Variable Hoisting in JavaScript

I while back I wrote about variable hoisting in Ruby. This is when the value of a variable is 'hoisted' to the top of its scope with value nil, rather than left undefined, even if that variable is protected from ever being declared by (for example) an always-false conditional.

Today I learned that JavaScript shares this behavior.
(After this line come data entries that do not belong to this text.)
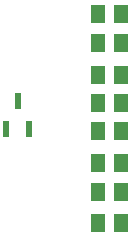
<source format=gtp>
G75*
G70*
%OFA0B0*%
%FSLAX24Y24*%
%IPPOS*%
%LPD*%
%AMOC8*
5,1,8,0,0,1.08239X$1,22.5*
%
%ADD10R,0.0220X0.0520*%
%ADD11R,0.0512X0.0591*%
D10*
X016936Y016271D03*
X017676Y016271D03*
X017306Y017211D03*
D11*
X020003Y013119D03*
X020751Y013119D03*
X020751Y014181D03*
X020003Y014181D03*
X020003Y015126D03*
X020751Y015126D03*
X020751Y016189D03*
X020003Y016189D03*
X020003Y017134D03*
X020751Y017134D03*
X020751Y018079D03*
X020003Y018079D03*
X020003Y019142D03*
X020751Y019142D03*
X020751Y020087D03*
X020003Y020087D03*
M02*

</source>
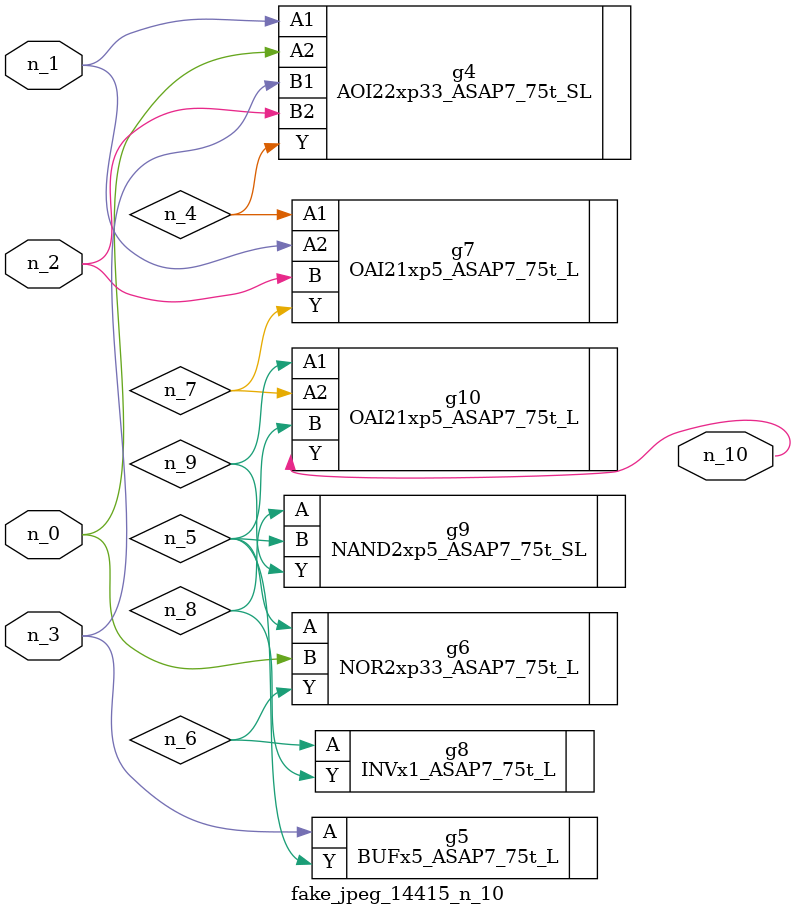
<source format=v>
module fake_jpeg_14415_n_10 (n_0, n_3, n_2, n_1, n_10);

input n_0;
input n_3;
input n_2;
input n_1;

output n_10;

wire n_4;
wire n_8;
wire n_9;
wire n_6;
wire n_5;
wire n_7;

AOI22xp33_ASAP7_75t_SL g4 ( 
.A1(n_1),
.A2(n_0),
.B1(n_3),
.B2(n_2),
.Y(n_4)
);

BUFx5_ASAP7_75t_L g5 ( 
.A(n_3),
.Y(n_5)
);

NOR2xp33_ASAP7_75t_L g6 ( 
.A(n_5),
.B(n_0),
.Y(n_6)
);

INVx1_ASAP7_75t_L g8 ( 
.A(n_6),
.Y(n_8)
);

OAI21xp5_ASAP7_75t_L g7 ( 
.A1(n_4),
.A2(n_1),
.B(n_2),
.Y(n_7)
);

NAND2xp5_ASAP7_75t_SL g9 ( 
.A(n_8),
.B(n_5),
.Y(n_9)
);

OAI21xp5_ASAP7_75t_L g10 ( 
.A1(n_9),
.A2(n_7),
.B(n_5),
.Y(n_10)
);


endmodule
</source>
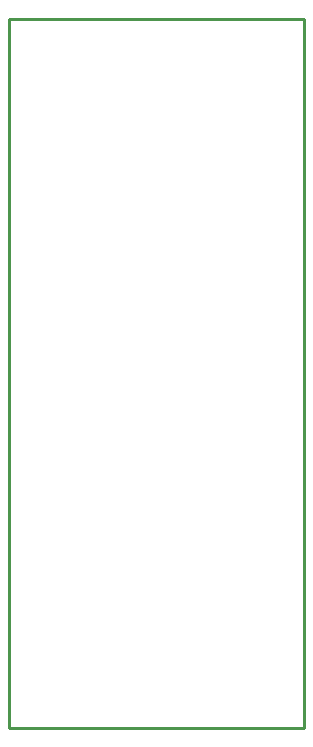
<source format=gbr>
G04 EAGLE Gerber RS-274X export*
G75*
%MOMM*%
%FSLAX34Y34*%
%LPD*%
%IN*%
%IPPOS*%
%AMOC8*
5,1,8,0,0,1.08239X$1,22.5*%
G01*
%ADD10C,0.254000*%


D10*
X-1175Y-1550D02*
X248825Y-1550D01*
X248825Y598450D01*
X-1175Y598450D01*
X-1175Y-1550D01*
M02*

</source>
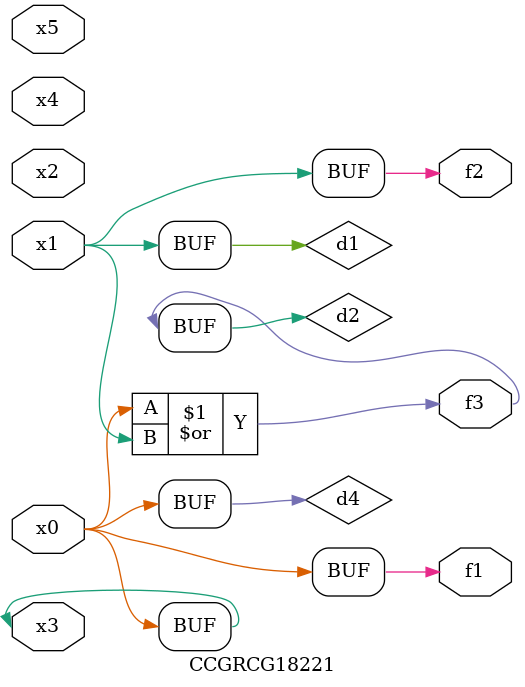
<source format=v>
module CCGRCG18221(
	input x0, x1, x2, x3, x4, x5,
	output f1, f2, f3
);

	wire d1, d2, d3, d4;

	and (d1, x1);
	or (d2, x0, x1);
	nand (d3, x0, x5);
	buf (d4, x0, x3);
	assign f1 = d4;
	assign f2 = d1;
	assign f3 = d2;
endmodule

</source>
Here's an example. Let's declare two global variables:

$ validGlobal = 'we need this';
=> "we need this"
$ questionableGlobal = 'aggressively scoped';
=> "aggressively scoped"

Then, make a function that declares a local variable with the same name as one of our globals:

$ var example = function() {
  console.log(validGlobal);
  console.log(questionableGlobal);

  var questionableGlobal = 'uh oh';

  console.log(questionableGlobal);
}();

=> "we need this"
=> undefined
=> "uh oh"

validGlobal logs its global value, as expected. But because questionableGlobal is also declared as a local variable in this scope, when we try to log it before that declaration occurs, it returns undefined, rather than the global value. This is to protect us from raising a ReferenceErrorquestionableGlobal has been 'hoisted' like a pirate flag.

This is a noteworthy feature of both Ruby and JavaScript.